Exercise passage START
Or is it straining in the fridge?

Fauna
(I really want to get this right )


----------



## suzyhomemaker09 (Sep 24, 2004)

To pop in and add my 2 cents....I culture mine overnight and get a really nice thick yogurt, no straining involved.


----------



## TRAILRIDER (Apr 16, 2007)

Suzyhomemaker, I think I'll try that. I let my yogurt sit for 6 hours but I find it is not as thick as I'd like. (It does taste wonderful though!) I think I'll let it sit overnight instead. After heating it I pour into an old "picnic jug" which is really a wide mouth 1/2 gallon glass jar inside an aluminum thermos like container that is lined (between aluminum shell and glass) with insulation. I found the jug in a thrift store for a buck or two, was so happy to come across it!


----------



## suzyhomemaker09 (Sep 24, 2004)

I make mine in my electric canner...in quart jars as that's the perfect amount for breakfast smoothies for the crew. It will hold 9 or so jars in a single layer seems doubling wouldn't work well. Set it on 85 overnight and it comes out very thick. have to see if I can't post up some pics.


----------



## Sherrynboo (Mar 19, 2005)

I tried the instant pudding instead of the jello and it sets up great! That stuff is wonderful!

Sherry in GA


----------



## Aunt Elner (Feb 6, 2005)

Sugar free or regular jello?

I've seen recipes for yogut that call for plain gelatin as a thickener; wonder if you could put the jello in with the starter?


----------



## nehimama (Jun 18, 2005)

Looks like we need some folks to experiment with this, and let us know the results.

NeHi


----------
Exercise passage END
Provided records START
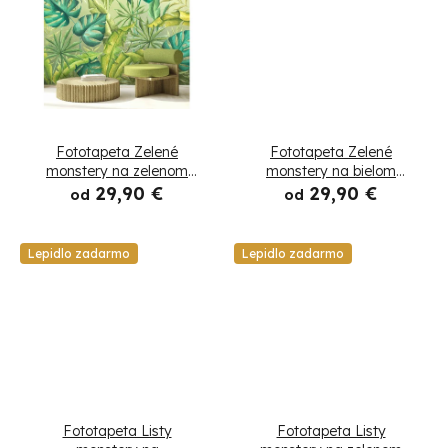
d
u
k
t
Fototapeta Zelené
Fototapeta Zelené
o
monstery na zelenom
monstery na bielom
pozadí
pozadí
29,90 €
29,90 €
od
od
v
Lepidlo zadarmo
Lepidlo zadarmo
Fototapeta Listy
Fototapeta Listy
Provided records END
Provided records START
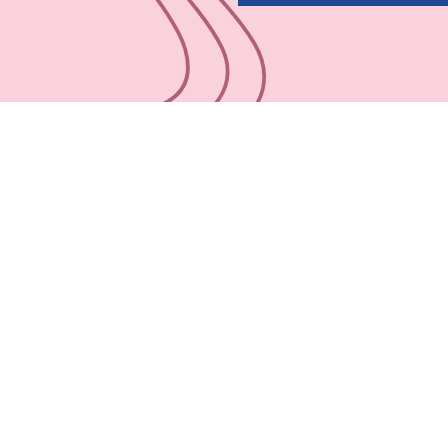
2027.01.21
Provided records END
## Work to be completed
Transcribe the part of the yogurt thread starting with "## Sherrynboo (Mar" and going on through "(Feb 6, 2005)".

## Finished exercise
## Sherrynboo (Mar 19, 2005)

I tried the instant pudding instead of the jello and it sets up great! That stuff is wonderful!

Sherry in GA


----------



## Aunt Elner (Feb 6, 2005)